Please copy every record below exactly, but leave the pictures out.

__Information shown__
-------

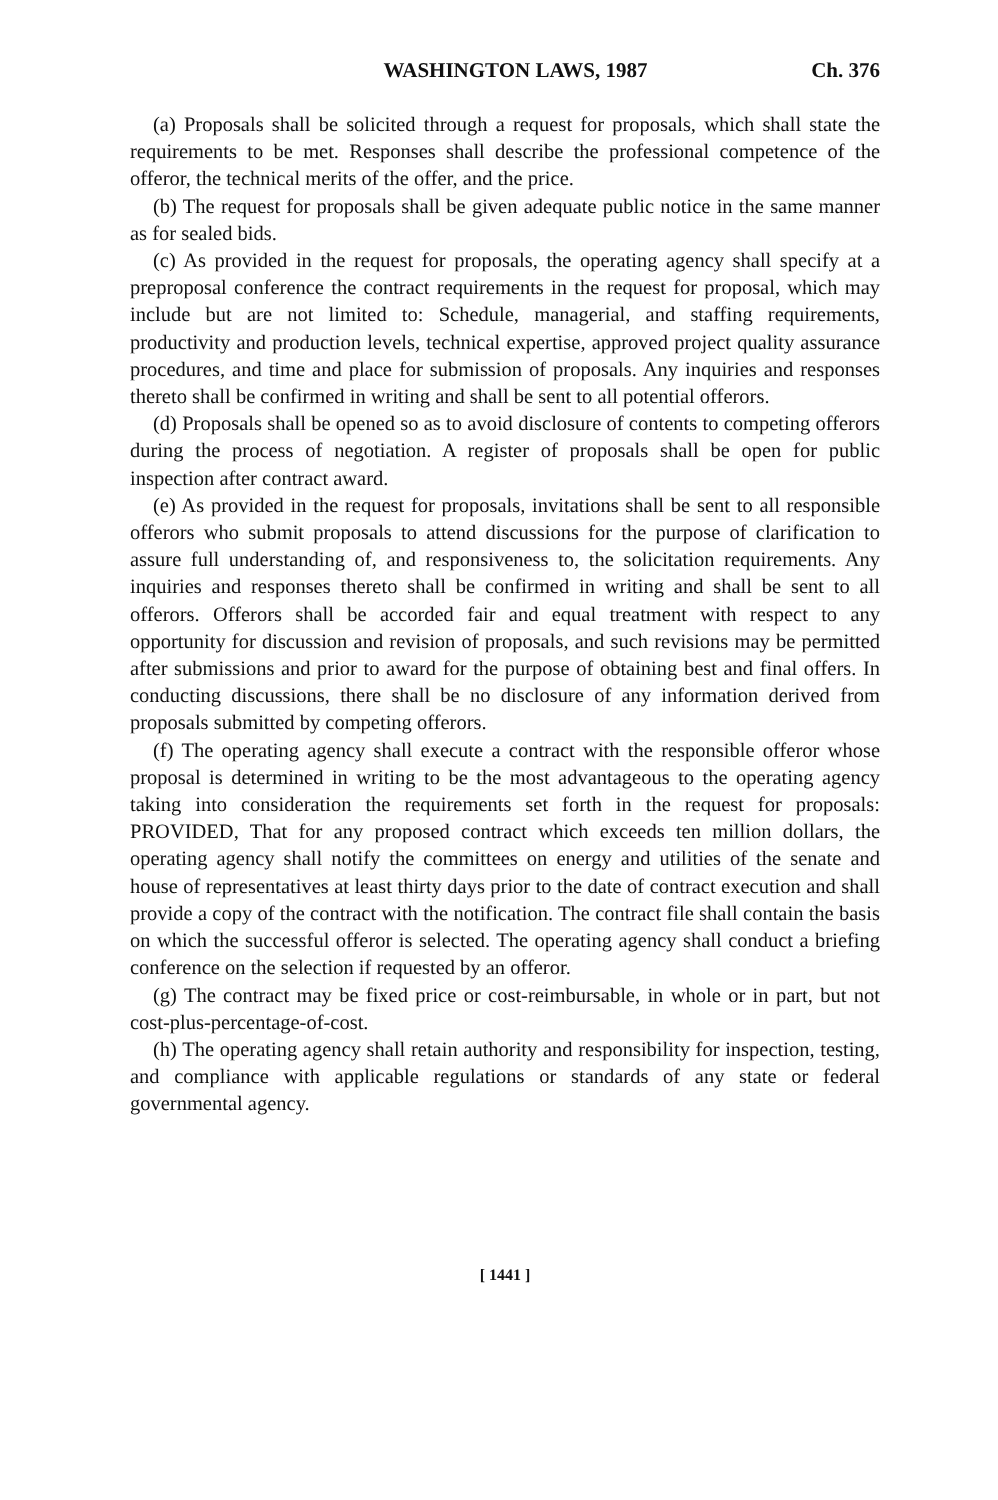WASHINGTON LAWS, 1987 Ch. 376
(a) Proposals shall be solicited through a request for proposals, which shall state the requirements to be met. Responses shall describe the professional competence of the offeror, the technical merits of the offer, and the price.
(b) The request for proposals shall be given adequate public notice in the same manner as for sealed bids.
(c) As provided in the request for proposals, the operating agency shall specify at a preproposal conference the contract requirements in the request for proposal, which may include but are not limited to: Schedule, managerial, and staffing requirements, productivity and production levels, technical expertise, approved project quality assurance procedures, and time and place for submission of proposals. Any inquiries and responses thereto shall be confirmed in writing and shall be sent to all potential offerors.
(d) Proposals shall be opened so as to avoid disclosure of contents to competing offerors during the process of negotiation. A register of proposals shall be open for public inspection after contract award.
(e) As provided in the request for proposals, invitations shall be sent to all responsible offerors who submit proposals to attend discussions for the purpose of clarification to assure full understanding of, and responsiveness to, the solicitation requirements. Any inquiries and responses thereto shall be confirmed in writing and shall be sent to all offerors. Offerors shall be accorded fair and equal treatment with respect to any opportunity for discussion and revision of proposals, and such revisions may be permitted after submissions and prior to award for the purpose of obtaining best and final offers. In conducting discussions, there shall be no disclosure of any information derived from proposals submitted by competing offerors.
(f) The operating agency shall execute a contract with the responsible offeror whose proposal is determined in writing to be the most advantageous to the operating agency taking into consideration the requirements set forth in the request for proposals: PROVIDED, That for any proposed contract which exceeds ten million dollars, the operating agency shall notify the committees on energy and utilities of the senate and house of representatives at least thirty days prior to the date of contract execution and shall provide a copy of the contract with the notification. The contract file shall contain the basis on which the successful offeror is selected. The operating agency shall conduct a briefing conference on the selection if requested by an offeror.
(g) The contract may be fixed price or cost-reimbursable, in whole or in part, but not cost-plus-percentage-of-cost.
(h) The operating agency shall retain authority and responsibility for inspection, testing, and compliance with applicable regulations or standards of any state or federal governmental agency.
[ 1441 ]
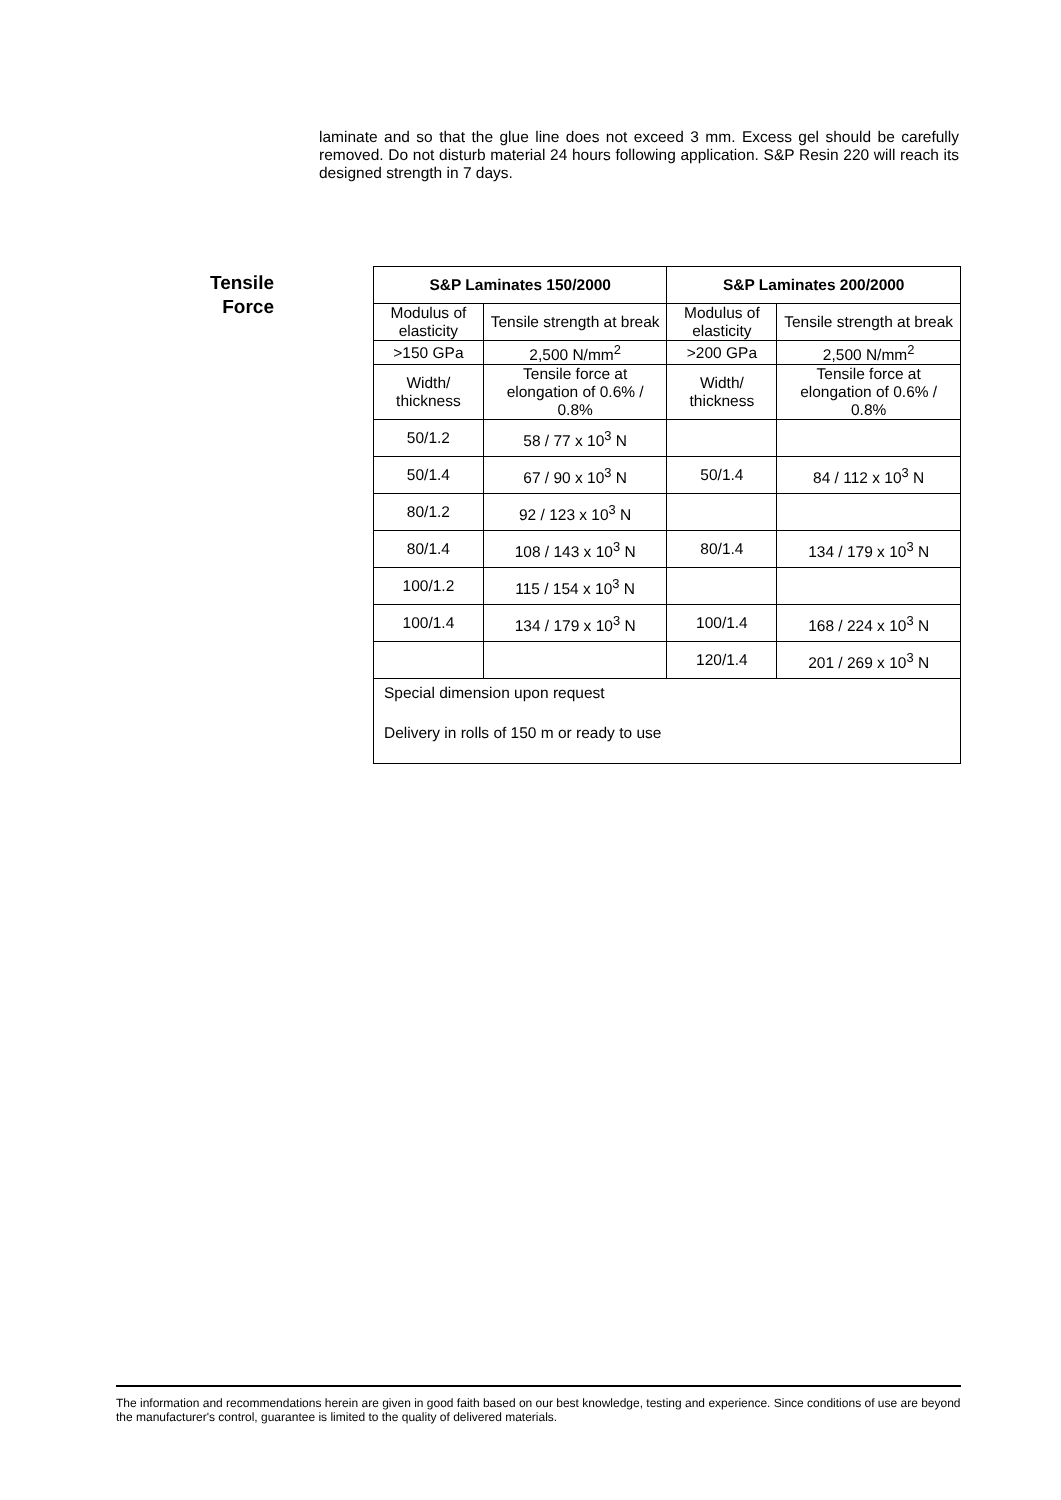laminate and so that the glue line does not exceed 3 mm. Excess gel should be carefully removed. Do not disturb material 24 hours following application. S&P Resin 220 will reach its designed strength in 7 days.
Tensile
Force
| S&P Laminates 150/2000 | | S&P Laminates 200/2000 | |
| --- | --- | --- | --- |
| Modulus of elasticity | Tensile strength at break | Modulus of elasticity | Tensile strength at break |
| >150 GPa | 2,500 N/mm<sup>2</sup> | >200 GPa | 2,500 N/mm<sup>2</sup> |
| Width/ thickness | Tensile force at elongation of 0.6% / 0.8% | Width/ thickness | Tensile force at elongation of 0.6% / 0.8% |
| 50/1.2 | 58 / 77 x 10<sup>3</sup> N | | |
| 50/1.4 | 67 / 90 x 10<sup>3</sup> N | 50/1.4 | 84 / 112 x 10<sup>3</sup> N |
| 80/1.2 | 92 / 123 x 10<sup>3</sup> N | | |
| 80/1.4 | 108 / 143 x 10<sup>3</sup> N | 80/1.4 | 134 / 179 x 10<sup>3</sup> N |
| 100/1.2 | 115 / 154 x 10<sup>3</sup> N | | |
| 100/1.4 | 134 / 179 x 10<sup>3</sup> N | 100/1.4 | 168 / 224 x 10<sup>3</sup> N |
| | | 120/1.4 | 201 / 269 x 10<sup>3</sup> N |
| Special dimension upon request Delivery in rolls of 150 m or ready to use | | | |
The information and recommendations herein are given in good faith based on our best knowledge, testing and experience. Since conditions of use are beyond the manufacturer's control, guarantee is limited to the quality of delivered materials.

-------

__Task result__
WASHINGTON LAWS, 1987 Ch. 376
(a) Proposals shall be solicited through a request for proposals, which shall state the requirements to be met. Responses shall describe the professional competence of the offeror, the technical merits of the offer, and the price.
(b) The request for proposals shall be given adequate public notice in the same manner as for sealed bids.
(c) As provided in the request for proposals, the operating agency shall specify at a preproposal conference the contract requirements in the request for proposal, which may include but are not limited to: Schedule, managerial, and staffing requirements, productivity and production levels, technical expertise, approved project quality assurance procedures, and time and place for submission of proposals. Any inquiries and responses thereto shall be confirmed in writing and shall be sent to all potential offerors.
(d) Proposals shall be opened so as to avoid disclosure of contents to competing offerors during the process of negotiation. A register of proposals shall be open for public inspection after contract award.
(e) As provided in the request for proposals, invitations shall be sent to all responsible offerors who submit proposals to attend discussions for the purpose of clarification to assure full understanding of, and responsiveness to, the solicitation requirements. Any inquiries and responses thereto shall be confirmed in writing and shall be sent to all offerors. Offerors shall be accorded fair and equal treatment with respect to any opportunity for discussion and revision of proposals, and such revisions may be permitted after submissions and prior to award for the purpose of obtaining best and final offers. In conducting discussions, there shall be no disclosure of any information derived from proposals submitted by competing offerors.
(f) The operating agency shall execute a contract with the responsible offeror whose proposal is determined in writing to be the most advantageous to the operating agency taking into consideration the requirements set forth in the request for proposals: PROVIDED, That for any proposed contract which exceeds ten million dollars, the operating agency shall notify the committees on energy and utilities of the senate and house of representatives at least thirty days prior to the date of contract execution and shall provide a copy of the contract with the notification. The contract file shall contain the basis on which the successful offeror is selected. The operating agency shall conduct a briefing conference on the selection if requested by an offeror.
(g) The contract may be fixed price or cost-reimbursable, in whole or in part, but not cost-plus-percentage-of-cost.
(h) The operating agency shall retain authority and responsibility for inspection, testing, and compliance with applicable regulations or standards of any state or federal governmental agency.
[ 1441 ]
laminate and so that the glue line does not exceed 3 mm. Excess gel should be carefully removed. Do not disturb material 24 hours following application. S&P Resin 220 will reach its designed strength in 7 days.
Tensile
Force
| S&P Laminates 150/2000 | | S&P Laminates 200/2000 | |
| --- | --- | --- | --- |
| Modulus of elasticity | Tensile strength at break | Modulus of elasticity | Tensile strength at break |
| >150 GPa | 2,500 N/mm<sup>2</sup> | >200 GPa | 2,500 N/mm<sup>2</sup> |
| Width/ thickness | Tensile force at elongation of 0.6% / 0.8% | Width/ thickness | Tensile force at elongation of 0.6% / 0.8% |
| 50/1.2 | 58 / 77 x 10<sup>3</sup> N | | |
| 50/1.4 | 67 / 90 x 10<sup>3</sup> N | 50/1.4 | 84 / 112 x 10<sup>3</sup> N |
| 80/1.2 | 92 / 123 x 10<sup>3</sup> N | | |
| 80/1.4 | 108 / 143 x 10<sup>3</sup> N | 80/1.4 | 134 / 179 x 10<sup>3</sup> N |
| 100/1.2 | 115 / 154 x 10<sup>3</sup> N | | |
| 100/1.4 | 134 / 179 x 10<sup>3</sup> N | 100/1.4 | 168 / 224 x 10<sup>3</sup> N |
| | | 120/1.4 | 201 / 269 x 10<sup>3</sup> N |
| Special dimension upon request Delivery in rolls of 150 m or ready to use | | | |
The information and recommendations herein are given in good faith based on our best knowledge, testing and experience. Since conditions of use are beyond the manufacturer's control, guarantee is limited to the quality of delivered materials.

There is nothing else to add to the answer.